Work to complete – Please restate every record below word for word.

[Stored data]
★ ★ ★ ★ ★ ★ ★

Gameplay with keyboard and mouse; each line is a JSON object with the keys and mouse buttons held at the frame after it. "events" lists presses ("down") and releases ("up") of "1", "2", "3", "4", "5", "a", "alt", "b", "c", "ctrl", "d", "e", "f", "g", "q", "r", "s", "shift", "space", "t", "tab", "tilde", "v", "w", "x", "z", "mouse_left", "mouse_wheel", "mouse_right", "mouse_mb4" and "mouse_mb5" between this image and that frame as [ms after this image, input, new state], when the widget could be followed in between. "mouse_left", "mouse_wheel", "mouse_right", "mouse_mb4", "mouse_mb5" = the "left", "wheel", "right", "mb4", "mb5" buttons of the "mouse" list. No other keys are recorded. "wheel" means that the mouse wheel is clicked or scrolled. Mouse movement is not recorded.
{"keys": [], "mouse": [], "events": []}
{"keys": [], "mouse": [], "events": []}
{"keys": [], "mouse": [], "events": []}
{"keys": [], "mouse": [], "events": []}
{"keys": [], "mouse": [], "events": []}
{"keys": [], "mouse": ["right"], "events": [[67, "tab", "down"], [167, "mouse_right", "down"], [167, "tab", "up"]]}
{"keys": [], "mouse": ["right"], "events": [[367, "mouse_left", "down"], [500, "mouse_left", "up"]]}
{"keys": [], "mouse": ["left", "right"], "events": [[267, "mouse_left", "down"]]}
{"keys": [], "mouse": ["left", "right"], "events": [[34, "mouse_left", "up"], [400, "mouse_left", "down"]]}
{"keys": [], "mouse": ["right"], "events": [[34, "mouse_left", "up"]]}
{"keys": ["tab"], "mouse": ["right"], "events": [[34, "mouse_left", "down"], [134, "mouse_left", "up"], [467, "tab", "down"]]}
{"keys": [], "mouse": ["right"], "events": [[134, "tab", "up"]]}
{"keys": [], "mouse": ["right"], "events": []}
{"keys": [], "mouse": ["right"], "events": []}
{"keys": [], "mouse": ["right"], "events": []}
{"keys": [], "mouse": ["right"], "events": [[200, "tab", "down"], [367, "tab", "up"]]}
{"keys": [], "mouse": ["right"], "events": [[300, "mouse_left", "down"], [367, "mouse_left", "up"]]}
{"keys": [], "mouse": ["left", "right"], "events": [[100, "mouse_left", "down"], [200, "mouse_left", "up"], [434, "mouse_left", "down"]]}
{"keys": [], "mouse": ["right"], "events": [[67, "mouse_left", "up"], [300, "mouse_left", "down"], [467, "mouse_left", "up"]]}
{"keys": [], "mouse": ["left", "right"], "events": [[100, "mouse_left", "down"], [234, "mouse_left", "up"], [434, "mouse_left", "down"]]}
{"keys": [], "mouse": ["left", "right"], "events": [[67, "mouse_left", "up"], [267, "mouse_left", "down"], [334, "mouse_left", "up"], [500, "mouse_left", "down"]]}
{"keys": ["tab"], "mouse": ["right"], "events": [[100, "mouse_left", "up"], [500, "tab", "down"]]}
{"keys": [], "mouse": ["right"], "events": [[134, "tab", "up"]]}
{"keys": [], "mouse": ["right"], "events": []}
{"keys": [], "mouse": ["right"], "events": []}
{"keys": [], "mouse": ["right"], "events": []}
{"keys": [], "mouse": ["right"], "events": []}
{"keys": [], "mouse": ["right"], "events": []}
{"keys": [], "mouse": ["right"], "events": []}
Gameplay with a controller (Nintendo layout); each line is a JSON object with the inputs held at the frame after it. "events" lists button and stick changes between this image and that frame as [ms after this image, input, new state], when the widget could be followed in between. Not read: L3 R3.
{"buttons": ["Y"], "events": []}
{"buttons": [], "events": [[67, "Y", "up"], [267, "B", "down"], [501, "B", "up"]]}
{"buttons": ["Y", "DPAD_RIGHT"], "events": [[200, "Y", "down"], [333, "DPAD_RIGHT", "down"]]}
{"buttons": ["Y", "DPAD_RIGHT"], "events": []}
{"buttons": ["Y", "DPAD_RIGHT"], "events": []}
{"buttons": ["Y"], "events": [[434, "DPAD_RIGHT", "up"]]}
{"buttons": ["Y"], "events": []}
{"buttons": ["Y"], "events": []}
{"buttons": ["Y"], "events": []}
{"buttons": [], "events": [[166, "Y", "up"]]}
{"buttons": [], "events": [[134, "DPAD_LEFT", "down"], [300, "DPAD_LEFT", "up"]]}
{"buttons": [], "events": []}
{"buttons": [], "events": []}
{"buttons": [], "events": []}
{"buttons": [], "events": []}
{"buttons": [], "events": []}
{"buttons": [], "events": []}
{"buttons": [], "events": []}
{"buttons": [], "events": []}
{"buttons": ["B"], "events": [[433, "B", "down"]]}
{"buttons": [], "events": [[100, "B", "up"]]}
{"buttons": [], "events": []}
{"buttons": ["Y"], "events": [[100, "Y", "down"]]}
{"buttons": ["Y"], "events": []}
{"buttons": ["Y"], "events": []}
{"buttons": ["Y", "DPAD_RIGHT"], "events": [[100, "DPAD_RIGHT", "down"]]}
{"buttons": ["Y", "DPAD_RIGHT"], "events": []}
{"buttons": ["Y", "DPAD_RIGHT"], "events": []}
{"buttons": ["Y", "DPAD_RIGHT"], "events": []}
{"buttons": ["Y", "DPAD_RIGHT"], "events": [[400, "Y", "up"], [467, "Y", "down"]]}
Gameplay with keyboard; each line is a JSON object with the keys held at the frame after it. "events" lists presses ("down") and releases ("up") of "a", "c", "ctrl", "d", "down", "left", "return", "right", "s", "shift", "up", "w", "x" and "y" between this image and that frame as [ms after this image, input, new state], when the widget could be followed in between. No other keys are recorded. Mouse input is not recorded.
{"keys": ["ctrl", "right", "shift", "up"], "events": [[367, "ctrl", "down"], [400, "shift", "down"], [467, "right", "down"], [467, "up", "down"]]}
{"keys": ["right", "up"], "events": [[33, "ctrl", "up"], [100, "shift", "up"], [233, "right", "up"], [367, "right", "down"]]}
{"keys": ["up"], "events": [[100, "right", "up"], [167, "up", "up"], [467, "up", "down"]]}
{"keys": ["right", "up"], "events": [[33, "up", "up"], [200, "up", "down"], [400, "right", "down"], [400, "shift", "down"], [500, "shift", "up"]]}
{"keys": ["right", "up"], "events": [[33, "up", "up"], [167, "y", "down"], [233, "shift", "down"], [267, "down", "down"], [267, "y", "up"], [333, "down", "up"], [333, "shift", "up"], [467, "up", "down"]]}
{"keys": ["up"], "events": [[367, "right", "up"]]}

★ ★ ★ ★ ★ ★ ★

Problem solution –
Gameplay with keyboard and mouse; each line is a JSON object with the keys and mouse buttons held at the frame after it. "events" lists presses ("down") and releases ("up") of "1", "2", "3", "4", "5", "a", "alt", "b", "c", "ctrl", "d", "e", "f", "g", "q", "r", "s", "shift", "space", "t", "tab", "tilde", "v", "w", "x", "z", "mouse_left", "mouse_wheel", "mouse_right", "mouse_mb4" and "mouse_mb5" between this image and that frame as [ms after this image, input, new state], when the widget could be followed in between. "mouse_left", "mouse_wheel", "mouse_right", "mouse_mb4", "mouse_mb5" = the "left", "wheel", "right", "mb4", "mb5" buttons of the "mouse" list. No other keys are recorded. "wheel" means that the mouse wheel is clicked or scrolled. Mouse movement is not recorded.
{"keys": [], "mouse": [], "events": []}
{"keys": [], "mouse": [], "events": []}
{"keys": [], "mouse": [], "events": []}
{"keys": [], "mouse": [], "events": []}
{"keys": [], "mouse": [], "events": []}
{"keys": [], "mouse": ["right"], "events": [[67, "tab", "down"], [167, "mouse_right", "down"], [167, "tab", "up"]]}
{"keys": [], "mouse": ["right"], "events": [[367, "mouse_left", "down"], [500, "mouse_left", "up"]]}
{"keys": [], "mouse": ["left", "right"], "events": [[267, "mouse_left", "down"]]}
{"keys": [], "mouse": ["left", "right"], "events": [[34, "mouse_left", "up"], [400, "mouse_left", "down"]]}
{"keys": [], "mouse": ["right"], "events": [[34, "mouse_left", "up"]]}
{"keys": ["tab"], "mouse": ["right"], "events": [[34, "mouse_left", "down"], [134, "mouse_left", "up"], [467, "tab", "down"]]}
{"keys": [], "mouse": ["right"], "events": [[134, "tab", "up"]]}
{"keys": [], "mouse": ["right"], "events": []}
{"keys": [], "mouse": ["right"], "events": []}
{"keys": [], "mouse": ["right"], "events": []}
{"keys": [], "mouse": ["right"], "events": [[200, "tab", "down"], [367, "tab", "up"]]}
{"keys": [], "mouse": ["right"], "events": [[300, "mouse_left", "down"], [367, "mouse_left", "up"]]}
{"keys": [], "mouse": ["left", "right"], "events": [[100, "mouse_left", "down"], [200, "mouse_left", "up"], [434, "mouse_left", "down"]]}
{"keys": [], "mouse": ["right"], "events": [[67, "mouse_left", "up"], [300, "mouse_left", "down"], [467, "mouse_left", "up"]]}
{"keys": [], "mouse": ["left", "right"], "events": [[100, "mouse_left", "down"], [234, "mouse_left", "up"], [434, "mouse_left", "down"]]}
{"keys": [], "mouse": ["left", "right"], "events": [[67, "mouse_left", "up"], [267, "mouse_left", "down"], [334, "mouse_left", "up"], [500, "mouse_left", "down"]]}
{"keys": ["tab"], "mouse": ["right"], "events": [[100, "mouse_left", "up"], [500, "tab", "down"]]}
{"keys": [], "mouse": ["right"], "events": [[134, "tab", "up"]]}
{"keys": [], "mouse": ["right"], "events": []}
{"keys": [], "mouse": ["right"], "events": []}
{"keys": [], "mouse": ["right"], "events": []}
{"keys": [], "mouse": ["right"], "events": []}
{"keys": [], "mouse": ["right"], "events": []}
{"keys": [], "mouse": ["right"], "events": []}
Gameplay with a controller (Nintendo layout); each line is a JSON object with the inputs held at the frame after it. "events" lists button and stick changes between this image and that frame as [ms after this image, input, new state], when the widget could be followed in between. Not read: L3 R3.
{"buttons": ["Y"], "events": []}
{"buttons": [], "events": [[67, "Y", "up"], [267, "B", "down"], [501, "B", "up"]]}
{"buttons": ["Y", "DPAD_RIGHT"], "events": [[200, "Y", "down"], [333, "DPAD_RIGHT", "down"]]}
{"buttons": ["Y", "DPAD_RIGHT"], "events": []}
{"buttons": ["Y", "DPAD_RIGHT"], "events": []}
{"buttons": ["Y"], "events": [[434, "DPAD_RIGHT", "up"]]}
{"buttons": ["Y"], "events": []}
{"buttons": ["Y"], "events": []}
{"buttons": ["Y"], "events": []}
{"buttons": [], "events": [[166, "Y", "up"]]}
{"buttons": [], "events": [[134, "DPAD_LEFT", "down"], [300, "DPAD_LEFT", "up"]]}
{"buttons": [], "events": []}
{"buttons": [], "events": []}
{"buttons": [], "events": []}
{"buttons": [], "events": []}
{"buttons": [], "events": []}
{"buttons": [], "events": []}
{"buttons": [], "events": []}
{"buttons": [], "events": []}
{"buttons": ["B"], "events": [[433, "B", "down"]]}
{"buttons": [], "events": [[100, "B", "up"]]}
{"buttons": [], "events": []}
{"buttons": ["Y"], "events": [[100, "Y", "down"]]}
{"buttons": ["Y"], "events": []}
{"buttons": ["Y"], "events": []}
{"buttons": ["Y", "DPAD_RIGHT"], "events": [[100, "DPAD_RIGHT", "down"]]}
{"buttons": ["Y", "DPAD_RIGHT"], "events": []}
{"buttons": ["Y", "DPAD_RIGHT"], "events": []}
{"buttons": ["Y", "DPAD_RIGHT"], "events": []}
{"buttons": ["Y", "DPAD_RIGHT"], "events": [[400, "Y", "up"], [467, "Y", "down"]]}
Gameplay with keyboard; each line is a JSON object with the keys held at the frame after it. "events" lists presses ("down") and releases ("up") of "a", "c", "ctrl", "d", "down", "left", "return", "right", "s", "shift", "up", "w", "x" and "y" between this image and that frame as [ms after this image, input, new state], when the widget could be followed in between. No other keys are recorded. Mouse input is not recorded.
{"keys": ["ctrl", "right", "shift", "up"], "events": [[367, "ctrl", "down"], [400, "shift", "down"], [467, "right", "down"], [467, "up", "down"]]}
{"keys": ["right", "up"], "events": [[33, "ctrl", "up"], [100, "shift", "up"], [233, "right", "up"], [367, "right", "down"]]}
{"keys": ["up"], "events": [[100, "right", "up"], [167, "up", "up"], [467, "up", "down"]]}
{"keys": ["right", "up"], "events": [[33, "up", "up"], [200, "up", "down"], [400, "right", "down"], [400, "shift", "down"], [500, "shift", "up"]]}
{"keys": ["right", "up"], "events": [[33, "up", "up"], [167, "y", "down"], [233, "shift", "down"], [267, "down", "down"], [267, "y", "up"], [333, "down", "up"], [333, "shift", "up"], [467, "up", "down"]]}
{"keys": ["up"], "events": [[367, "right", "up"]]}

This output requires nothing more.